Sugli orari si aggiunge la difficoltà ad ottenere dei riposi: “Mi ha scritto una commessa che non riusciva ad avere un riposo da tre settimane”, racconta il sindacalista. Ma è la cassa ad essere la mansione più dura. “Sarebbe quello che una volta potevano essere i reparti punitivi in Fiat”, spiega Iacovone. Perché? “Rimani 4, 5, 8 ore inchiodata con centinaia di clienti incazzati. In una posizione che sotto l’occhio vigile del capo. E se sbagli coi soldi, e prima poi succede, arrivano i provvedimenti disciplinari. Una situazione paranoica, che vivi sola con te stessa”.

La frase più ricorrente, in questi casi é: “In cassa ti ci faccio morire”. Una condizione che potrebbe essere quella di una fabbrica dura.

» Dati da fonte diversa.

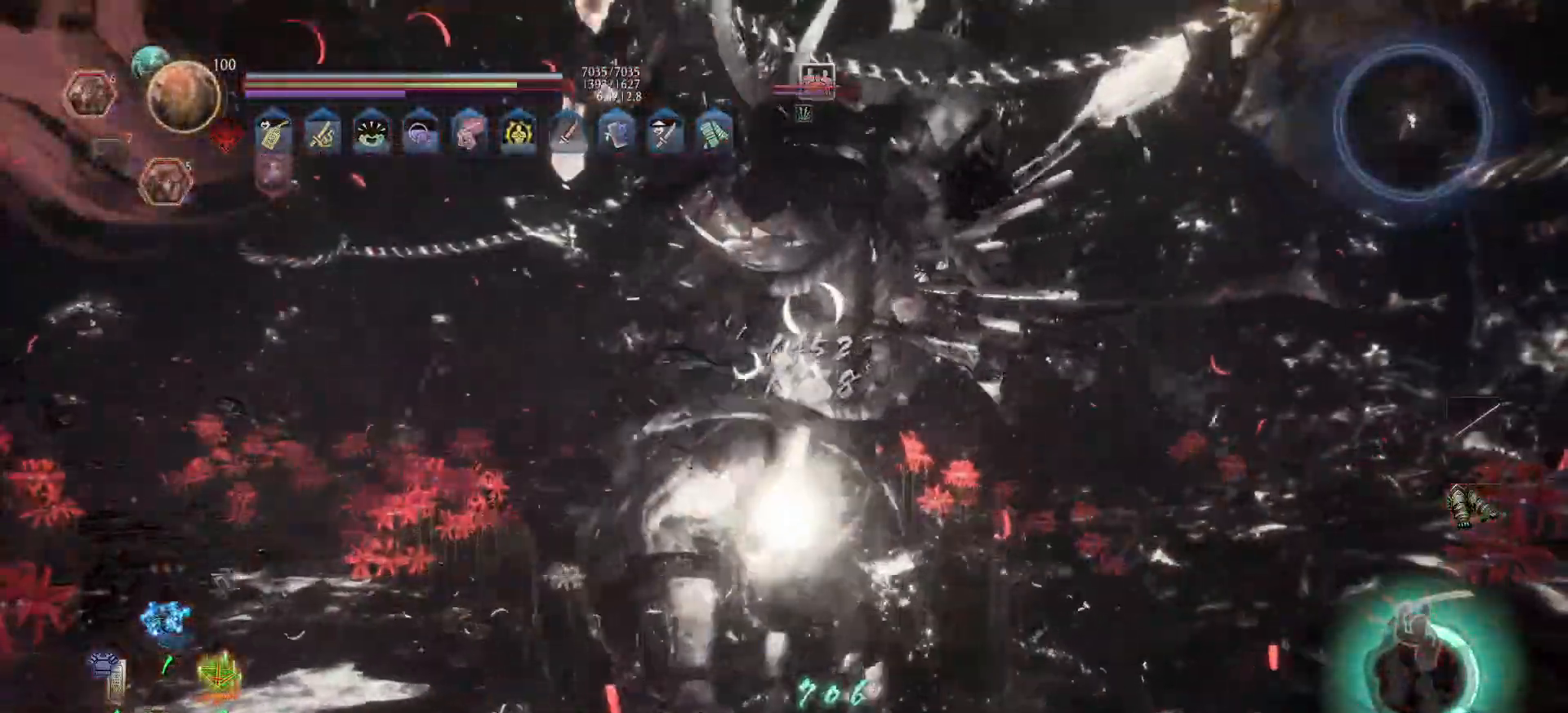
{"buttons": ["R2"], "left_stick": "up", "right_stick": "center", "events": [[33, "X", "down"], [133, "X", "up"], [183, "X", "down"], [267, "X", "up"], [283, "left_stick", "up"], [300, "R2", "down"], [317, "X", "down"], [383, "X", "up"], [433, "X", "down"], [500, "X", "up"]]}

Con una differenza: al supermercato non c’è una catena di montaggio dove fare comunità e solidarizzare, il lavoro è parcellizzato. E si finisce soli: “Come nel tubo di una tac”, commenta Iacovone.

E allora la pagina facebook. E la solidarietà arriva anche dai clienti. Qualche giorno fa, durante uno sciopero in un supermercato a rischio cessione – scrivono sulla pagina – si sono avvicinate al presidio tre donne e hanno chiesto: "Cosa possiamo fare per aiutarvi?” Una delle tre ha aggiunto: "Abbiamo appreso la cosa su facebook e non mi vergogno a dire che ho pianto".

“In tv si vedono spesso i casi umani”, commenta Iacovone, “Ma è sbagliato perché il problema è sistemico. Mi spieghi come fai a fare un lavoro del genere fino a 60 anni?”, conclude. E a leggere i commenti sul gruppo facebook sono tante le persone che dopo 10, 20 anni abbandonano la professione, in cambio di magre liquidazioni.Per giunta le recenti liberalizzazioni del governo Monti, sul lavoro domenicale, hanno finito per esasperare una condizione già difficile. Per Iacovone si dovrebbe tornare indietro.

Foto: Flickr Emiliano (cc creative commons license)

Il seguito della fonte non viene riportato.